There is a whole world of different standards for filtration for industrial and hazard chemicals which the FFP2/3 and N95 standards for Personal Protective Equipment respirators will lead you into if you want to go into that rabbit hole, but for a household typically its mostlt about Particulate matter, Volatile organic compounds and CO2. CO2 is about bringing in fresh air from outside.

Then when outside of the household N95/99 or FFP2/3 respitators do the same job in unclean air environments which is basically everywhere, outside or indoors in public places pretty much never meet the World Health Organisations levels for PM2.5 and often exceed CO2 (a proxy for re-breathing and a high change of viral infection spread) standards too.

Aurornis|11 months ago

The paper is here: https://edworkingpapers.com/sites/default/files/Gilraine_Air...

I didn't see the model specified. They also said some schools got carbon filters, which is a different type of filter.

There's footnote saying many filters weren't even installed because some teachers thought they made the air "too dry", which is major placebo effect at work (air purifiers don't extract moisture from the air).

The entire paper is really not good quality, to be honest.

You can get a small HEPA purifier for a single room to remove particulates. The size of the filter, noise level, and amount of air moved are things to look for. Stepping up to activated carbon would remove VOCs, but cost significantly more (see IQAir, Austin Air, but ignore the cheap models that don't have 10-20lbs or more of activated carbon).

fifteenforty|11 months ago

Higher does not necessarily mean better. Higher grade filters filter more in each pass, but can overall provide worse performance as the air flow rate goes down. The air is being recirculated in a portable unit or in a standard domestic ducted heating/cooling situation.

PaulKeeble|11 months ago

There have been some classroom studies in the UK showing a reduction in illness as well. They were a bit better run than this because they had some some pupils in filtered air and some not and even with the mixing at break time the reduction of illness met clinical significance. Given Covid is doing its thing all year around its quite an easy thing to do to drastically reduce the time teachers and pupils spend away from school and its a fairly easy measure to adopt. They do need to have the filters running however and that will involve explaining to the teachers how they work and why they are needed because in a lot of studies compliance has been a big issue usually due to misinformation rather than issues with the devices.
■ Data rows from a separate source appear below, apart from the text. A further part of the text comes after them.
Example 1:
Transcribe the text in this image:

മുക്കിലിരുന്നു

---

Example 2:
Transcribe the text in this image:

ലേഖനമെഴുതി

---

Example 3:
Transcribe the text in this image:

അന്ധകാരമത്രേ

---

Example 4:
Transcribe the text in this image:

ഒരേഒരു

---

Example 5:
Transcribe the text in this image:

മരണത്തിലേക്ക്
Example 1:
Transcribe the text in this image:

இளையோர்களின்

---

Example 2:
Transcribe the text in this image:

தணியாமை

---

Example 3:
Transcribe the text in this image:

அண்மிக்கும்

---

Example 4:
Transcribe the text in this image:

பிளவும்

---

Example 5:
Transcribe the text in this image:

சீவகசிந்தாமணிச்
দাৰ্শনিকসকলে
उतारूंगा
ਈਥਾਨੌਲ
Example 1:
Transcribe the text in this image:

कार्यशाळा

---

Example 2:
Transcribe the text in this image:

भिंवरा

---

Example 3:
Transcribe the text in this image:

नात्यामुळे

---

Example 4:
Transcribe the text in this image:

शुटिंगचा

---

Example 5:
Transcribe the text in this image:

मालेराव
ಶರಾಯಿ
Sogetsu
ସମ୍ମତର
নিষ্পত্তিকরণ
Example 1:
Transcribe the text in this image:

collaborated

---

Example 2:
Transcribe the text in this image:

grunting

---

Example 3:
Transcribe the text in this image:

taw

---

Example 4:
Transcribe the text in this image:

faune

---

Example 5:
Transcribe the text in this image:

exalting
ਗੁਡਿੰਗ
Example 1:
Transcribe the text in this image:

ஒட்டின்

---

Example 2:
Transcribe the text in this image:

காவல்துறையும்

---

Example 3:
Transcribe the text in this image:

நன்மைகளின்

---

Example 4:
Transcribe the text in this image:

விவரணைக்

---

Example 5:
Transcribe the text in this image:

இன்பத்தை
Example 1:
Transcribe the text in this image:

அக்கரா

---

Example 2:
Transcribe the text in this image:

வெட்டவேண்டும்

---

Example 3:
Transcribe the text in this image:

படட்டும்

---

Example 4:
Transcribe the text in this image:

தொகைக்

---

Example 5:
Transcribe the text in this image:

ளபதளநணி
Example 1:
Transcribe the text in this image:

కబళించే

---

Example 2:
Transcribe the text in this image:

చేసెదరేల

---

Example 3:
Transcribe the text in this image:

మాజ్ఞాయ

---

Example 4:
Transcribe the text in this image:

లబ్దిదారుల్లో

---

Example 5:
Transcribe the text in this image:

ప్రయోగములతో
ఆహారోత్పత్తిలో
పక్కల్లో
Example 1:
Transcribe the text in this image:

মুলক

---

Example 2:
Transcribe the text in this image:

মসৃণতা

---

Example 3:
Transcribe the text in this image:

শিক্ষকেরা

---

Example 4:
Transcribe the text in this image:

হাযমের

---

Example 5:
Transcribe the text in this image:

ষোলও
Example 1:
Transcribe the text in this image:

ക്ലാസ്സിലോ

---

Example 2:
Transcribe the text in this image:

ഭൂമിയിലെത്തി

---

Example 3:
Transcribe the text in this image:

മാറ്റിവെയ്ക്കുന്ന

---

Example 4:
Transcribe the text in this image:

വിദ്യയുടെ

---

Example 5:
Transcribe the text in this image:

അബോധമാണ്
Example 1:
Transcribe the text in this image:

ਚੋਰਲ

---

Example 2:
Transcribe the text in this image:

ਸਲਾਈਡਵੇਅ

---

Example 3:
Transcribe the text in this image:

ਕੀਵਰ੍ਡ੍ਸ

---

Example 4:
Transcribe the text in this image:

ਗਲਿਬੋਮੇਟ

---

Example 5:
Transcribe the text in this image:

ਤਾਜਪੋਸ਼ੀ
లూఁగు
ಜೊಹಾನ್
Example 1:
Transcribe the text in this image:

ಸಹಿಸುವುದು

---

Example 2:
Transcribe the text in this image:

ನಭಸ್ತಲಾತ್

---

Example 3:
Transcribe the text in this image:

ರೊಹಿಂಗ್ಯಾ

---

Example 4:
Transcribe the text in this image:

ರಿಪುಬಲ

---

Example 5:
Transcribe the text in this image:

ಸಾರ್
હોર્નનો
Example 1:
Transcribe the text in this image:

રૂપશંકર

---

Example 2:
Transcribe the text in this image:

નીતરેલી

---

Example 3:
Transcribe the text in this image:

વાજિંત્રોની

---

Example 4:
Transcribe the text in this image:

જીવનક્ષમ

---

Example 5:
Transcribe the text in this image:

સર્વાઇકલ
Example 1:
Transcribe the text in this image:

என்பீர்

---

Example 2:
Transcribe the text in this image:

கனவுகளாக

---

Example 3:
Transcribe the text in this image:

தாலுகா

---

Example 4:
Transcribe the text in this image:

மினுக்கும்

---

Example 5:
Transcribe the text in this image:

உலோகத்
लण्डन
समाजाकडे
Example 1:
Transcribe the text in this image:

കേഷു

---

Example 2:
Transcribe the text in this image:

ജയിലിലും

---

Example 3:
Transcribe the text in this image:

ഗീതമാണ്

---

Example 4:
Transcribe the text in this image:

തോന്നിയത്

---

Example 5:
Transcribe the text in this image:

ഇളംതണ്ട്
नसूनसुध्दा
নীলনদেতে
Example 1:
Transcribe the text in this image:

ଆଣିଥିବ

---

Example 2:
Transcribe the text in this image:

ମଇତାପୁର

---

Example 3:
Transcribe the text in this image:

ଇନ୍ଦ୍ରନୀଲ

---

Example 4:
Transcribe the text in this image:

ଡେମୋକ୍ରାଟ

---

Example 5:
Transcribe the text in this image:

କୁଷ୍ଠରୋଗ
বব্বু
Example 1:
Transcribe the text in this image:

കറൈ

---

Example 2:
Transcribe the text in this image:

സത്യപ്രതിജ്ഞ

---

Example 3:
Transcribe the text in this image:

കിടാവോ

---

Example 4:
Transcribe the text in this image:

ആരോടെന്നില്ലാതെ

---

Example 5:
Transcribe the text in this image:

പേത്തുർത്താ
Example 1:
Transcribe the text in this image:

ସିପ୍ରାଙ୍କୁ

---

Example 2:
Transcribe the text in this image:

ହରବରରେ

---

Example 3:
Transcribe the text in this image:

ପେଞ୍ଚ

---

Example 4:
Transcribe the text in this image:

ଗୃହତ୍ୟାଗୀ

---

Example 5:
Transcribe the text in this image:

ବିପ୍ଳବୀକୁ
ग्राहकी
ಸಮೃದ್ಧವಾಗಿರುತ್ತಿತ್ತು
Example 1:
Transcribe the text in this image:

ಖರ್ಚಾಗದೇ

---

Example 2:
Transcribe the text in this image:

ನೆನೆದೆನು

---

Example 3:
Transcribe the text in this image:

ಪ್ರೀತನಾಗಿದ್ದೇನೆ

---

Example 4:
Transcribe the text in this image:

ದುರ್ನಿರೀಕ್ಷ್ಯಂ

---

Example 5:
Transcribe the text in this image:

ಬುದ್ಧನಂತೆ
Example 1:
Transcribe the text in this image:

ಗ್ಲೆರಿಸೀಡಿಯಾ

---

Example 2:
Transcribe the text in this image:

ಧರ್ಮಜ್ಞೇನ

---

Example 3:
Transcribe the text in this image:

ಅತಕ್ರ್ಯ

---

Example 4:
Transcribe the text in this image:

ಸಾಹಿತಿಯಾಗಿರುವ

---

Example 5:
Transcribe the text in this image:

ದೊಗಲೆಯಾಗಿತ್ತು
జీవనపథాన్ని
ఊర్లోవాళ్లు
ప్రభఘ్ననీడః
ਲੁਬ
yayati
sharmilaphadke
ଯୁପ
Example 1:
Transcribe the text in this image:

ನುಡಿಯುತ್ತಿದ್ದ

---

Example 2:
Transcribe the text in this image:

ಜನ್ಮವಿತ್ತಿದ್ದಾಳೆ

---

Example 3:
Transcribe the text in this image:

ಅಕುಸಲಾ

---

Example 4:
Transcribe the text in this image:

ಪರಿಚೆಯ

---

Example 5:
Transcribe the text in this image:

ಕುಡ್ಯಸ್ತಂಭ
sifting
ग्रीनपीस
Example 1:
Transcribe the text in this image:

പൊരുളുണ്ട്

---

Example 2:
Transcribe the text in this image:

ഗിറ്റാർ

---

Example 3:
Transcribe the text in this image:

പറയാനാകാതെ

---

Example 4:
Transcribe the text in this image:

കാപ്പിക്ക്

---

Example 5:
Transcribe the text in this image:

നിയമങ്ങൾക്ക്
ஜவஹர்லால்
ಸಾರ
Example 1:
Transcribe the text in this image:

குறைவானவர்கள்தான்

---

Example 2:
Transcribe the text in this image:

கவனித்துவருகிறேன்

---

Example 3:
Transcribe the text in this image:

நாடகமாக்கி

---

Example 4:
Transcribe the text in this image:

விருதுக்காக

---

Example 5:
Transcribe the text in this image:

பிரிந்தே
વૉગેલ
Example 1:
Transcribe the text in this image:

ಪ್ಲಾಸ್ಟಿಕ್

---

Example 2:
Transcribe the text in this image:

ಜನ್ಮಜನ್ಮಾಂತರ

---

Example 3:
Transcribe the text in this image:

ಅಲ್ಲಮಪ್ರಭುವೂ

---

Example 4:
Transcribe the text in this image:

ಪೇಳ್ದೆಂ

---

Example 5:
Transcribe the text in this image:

joeevans1000|11 months ago

i'm sure it's because they were white noise generators essentially.

culopatin|11 months ago

I wonder how smart I’d be if I didn’t sit in a classroom full of metal tables that got painted with such a thick layer of oil paint that it stunk of paint thinner until Spring

LorenPechtel|11 months ago

Yeah, I got driven out of college by one bad building. (This was back before it was understood that a building can be a problem.) I simply couldn't think properly while in it. A problem with classes, a showstopper when the labs were in the building. I'm sure I would have flunked out if I had tried to take those classes. I have no idea what I was reacting to but there sure was something. (It felt a lot like one house where I had the same sense of something bad walking in the door--and long later a wall full of black mold was discovered.)

tehjoker|11 months ago

Given that SARS2 affects cognition negatively, I would expect schools with universal air filtration to have larger improvements than we would have expected prior.

Animats|11 months ago

What are they "filtering"? You can filter particulates, but methane removal is more complicated.

MemexXx|11 months ago

Now let's see if the filters are not changed in a while, and how that effects the studies (not on purpose, I'm guessing that the upkeep is not very good with filters in general)

hollerith|11 months ago

Install air filters in classrooms in Los Angeles has.

Places with clean outdoor air probably won't see much benefit.

sebastiennight|11 months ago

Which begs the question. How many of those places are there, and how many large groups of humans with children would you believe live in such places?